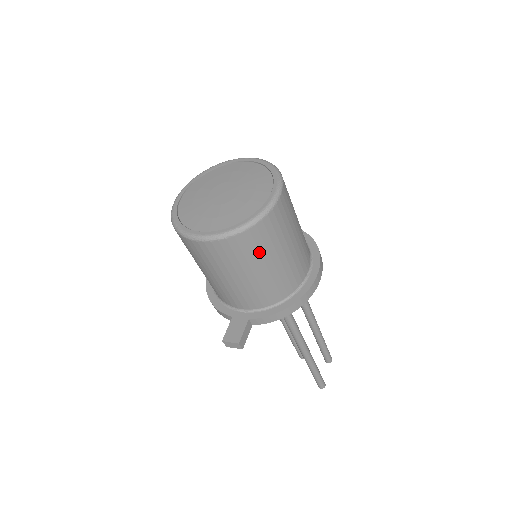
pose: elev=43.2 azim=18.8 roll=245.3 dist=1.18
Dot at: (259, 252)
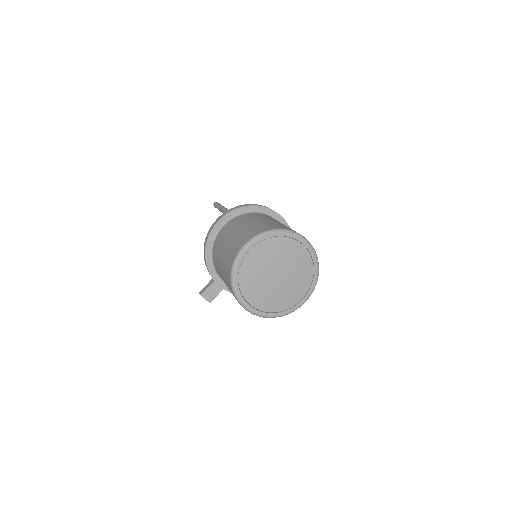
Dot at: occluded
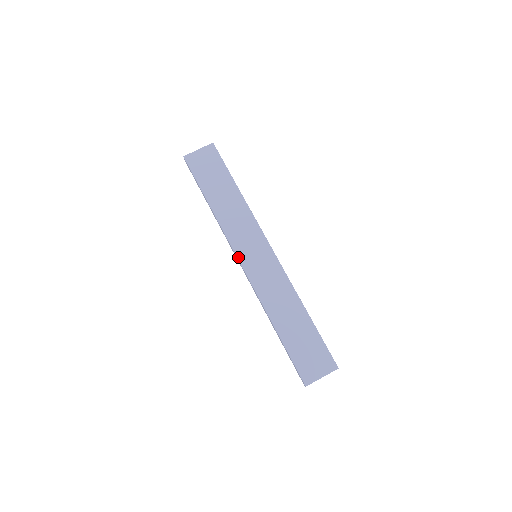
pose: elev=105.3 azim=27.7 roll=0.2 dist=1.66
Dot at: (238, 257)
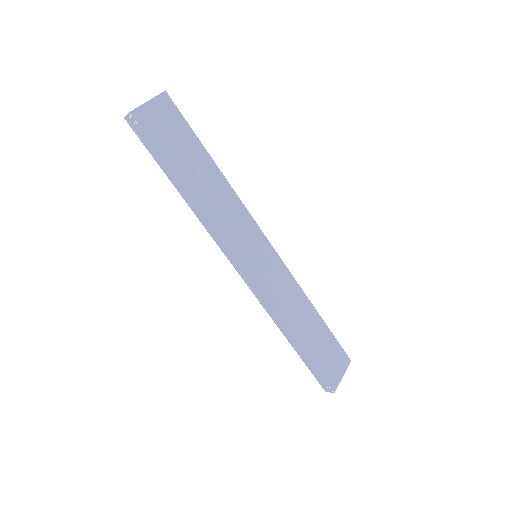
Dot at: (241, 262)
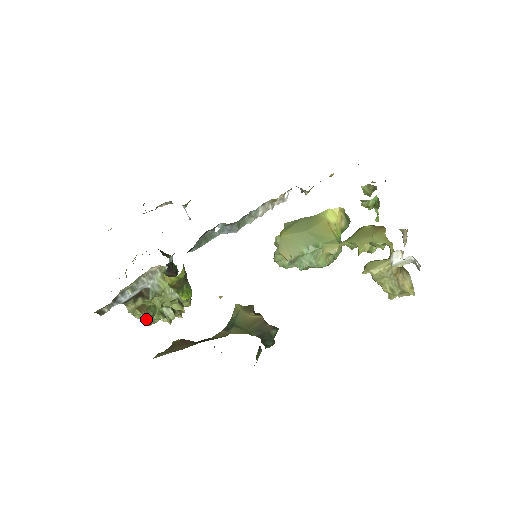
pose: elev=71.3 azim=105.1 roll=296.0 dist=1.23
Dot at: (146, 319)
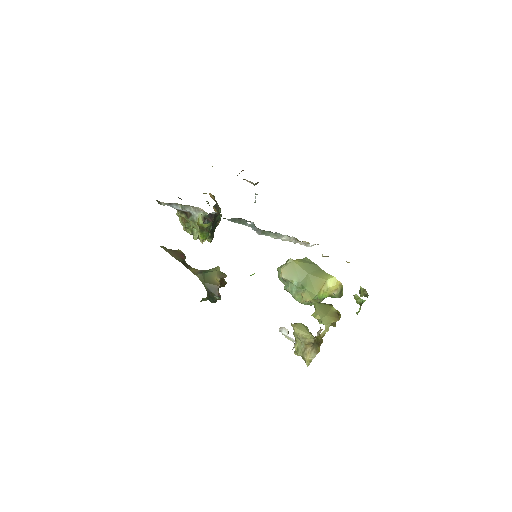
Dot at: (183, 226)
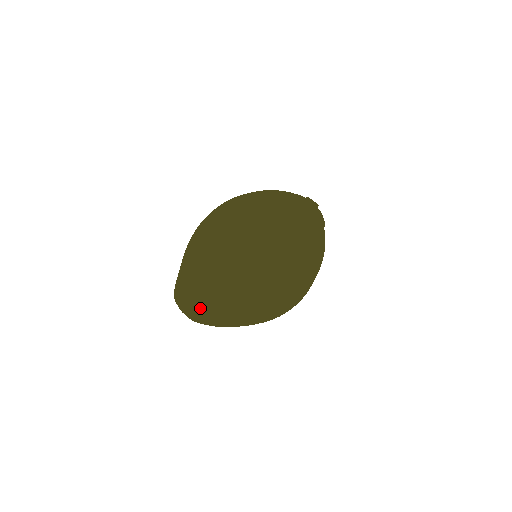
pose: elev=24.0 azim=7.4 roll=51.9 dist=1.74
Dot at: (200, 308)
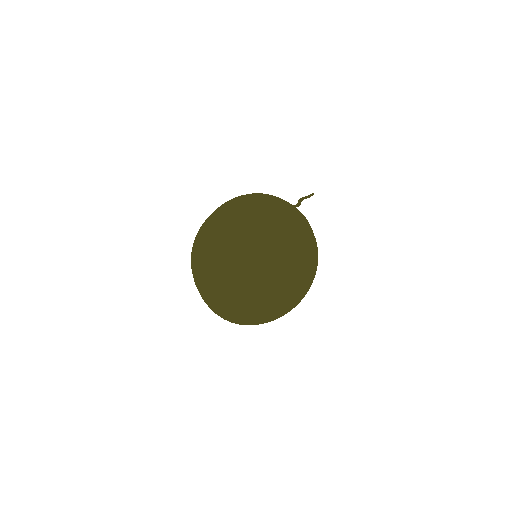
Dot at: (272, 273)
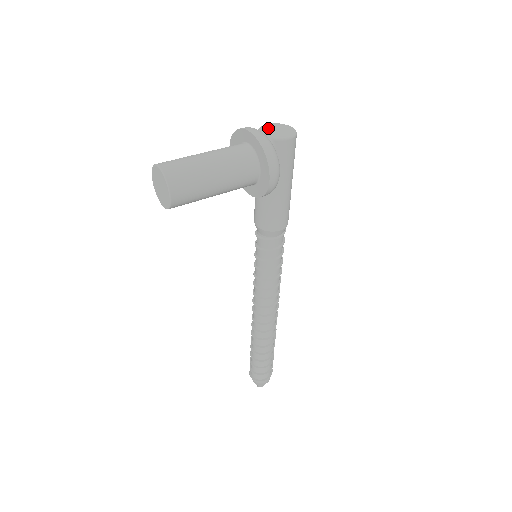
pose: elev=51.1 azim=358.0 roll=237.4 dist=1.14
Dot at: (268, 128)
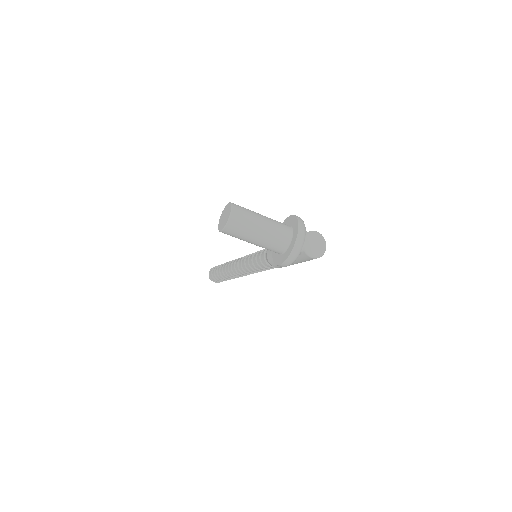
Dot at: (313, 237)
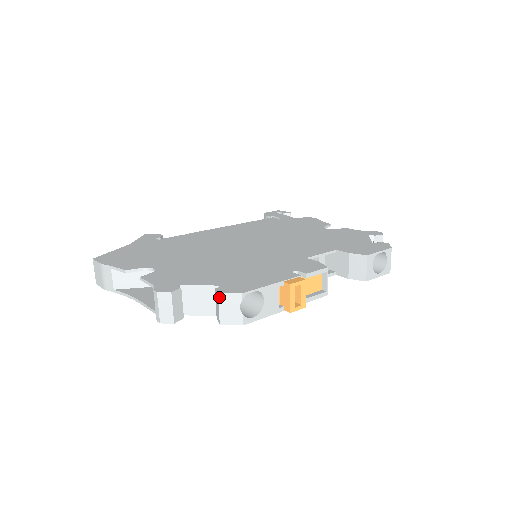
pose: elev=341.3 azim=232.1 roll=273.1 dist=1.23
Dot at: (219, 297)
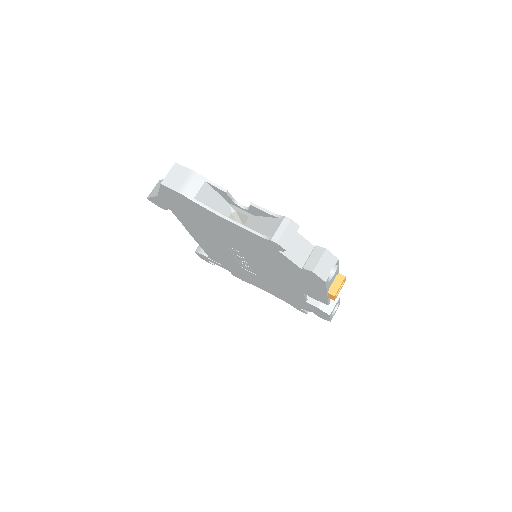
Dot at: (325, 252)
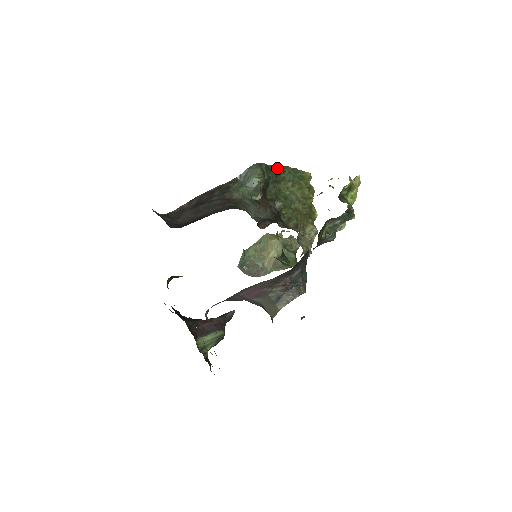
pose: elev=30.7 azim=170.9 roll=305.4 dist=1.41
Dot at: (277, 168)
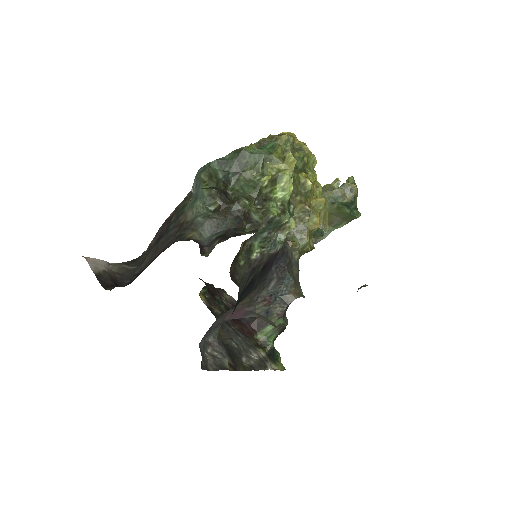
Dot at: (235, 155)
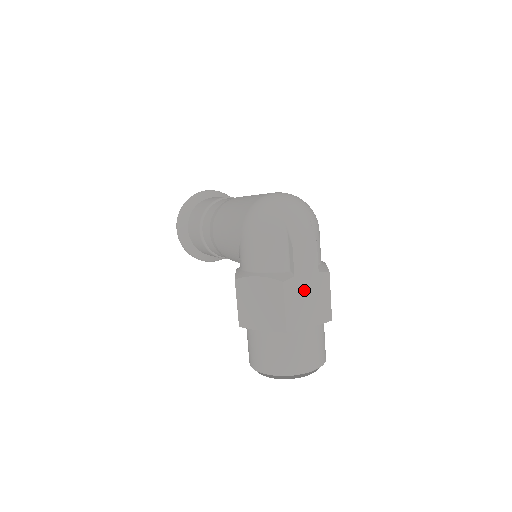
┄┄┄┄┄┄┄┄┄┄┄┄┄┄┄┄┄┄┄┄
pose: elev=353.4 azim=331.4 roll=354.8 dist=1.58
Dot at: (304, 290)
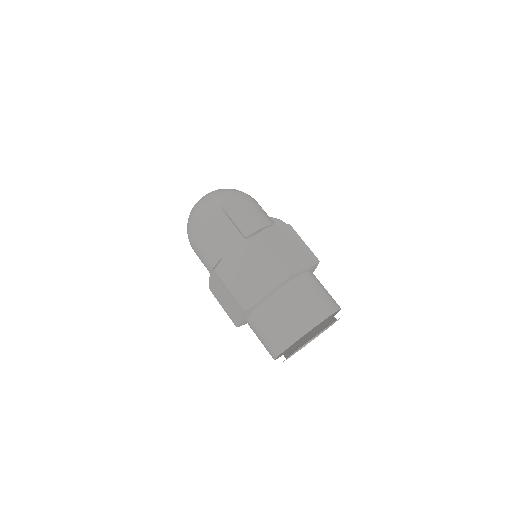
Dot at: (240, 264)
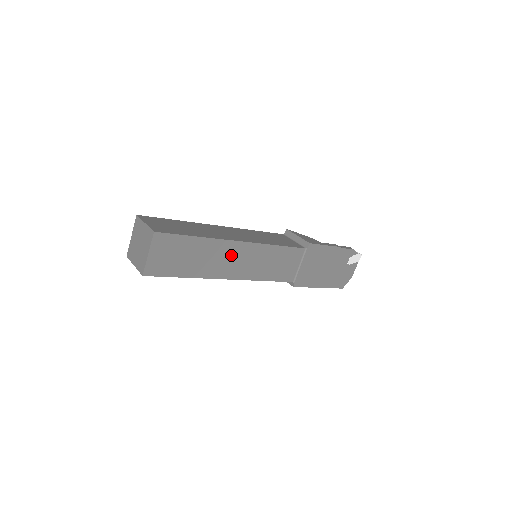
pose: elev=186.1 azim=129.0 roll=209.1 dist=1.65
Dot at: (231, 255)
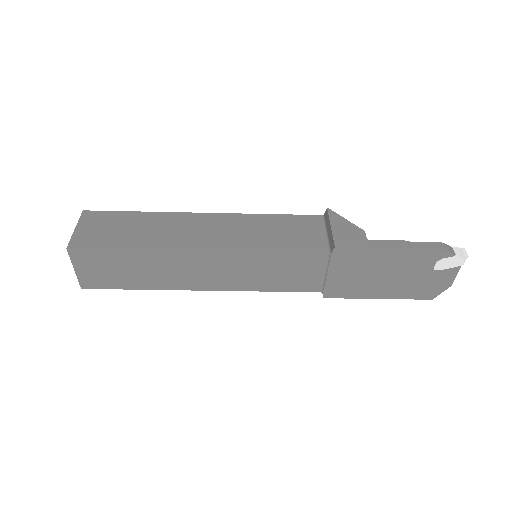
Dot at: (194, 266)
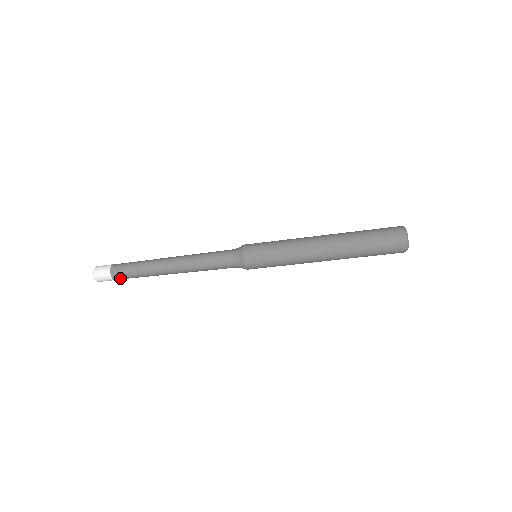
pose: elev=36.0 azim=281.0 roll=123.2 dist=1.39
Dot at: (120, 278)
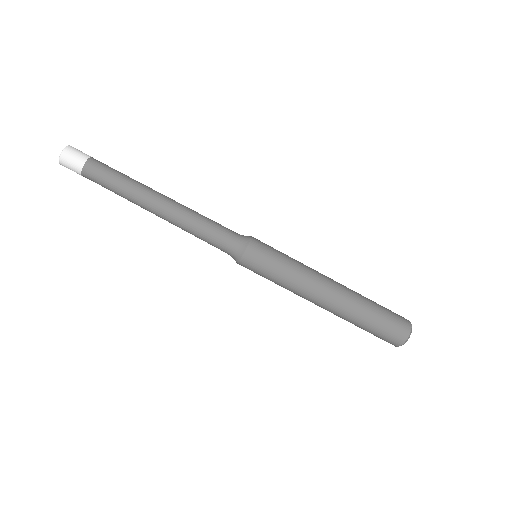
┄┄┄┄┄┄┄┄┄┄┄┄┄┄┄┄┄┄┄┄
SET PROBLEM:
Copy out, word for word, the lines from the one containing "pose: elev=24.0 azim=7.4 roll=51.9 dist=1.74" through the one containing "Dot at: (235, 155)", including both. Leave the pictures out.

SOLUTION TO THE EXERCISE:
pose: elev=24.0 azim=7.4 roll=51.9 dist=1.74
Dot at: (200, 308)
Dot at: (272, 273)
pose: elev=51.1 azim=358.0 roll=237.4 dist=1.14
Dot at: (268, 128)
Dot at: (313, 237)
pose: elev=341.3 azim=232.1 roll=273.1 dist=1.23
Dot at: (219, 297)
Dot at: (325, 252)
pose: elev=30.7 azim=170.9 roll=305.4 dist=1.41
Dot at: (277, 168)
Dot at: (235, 155)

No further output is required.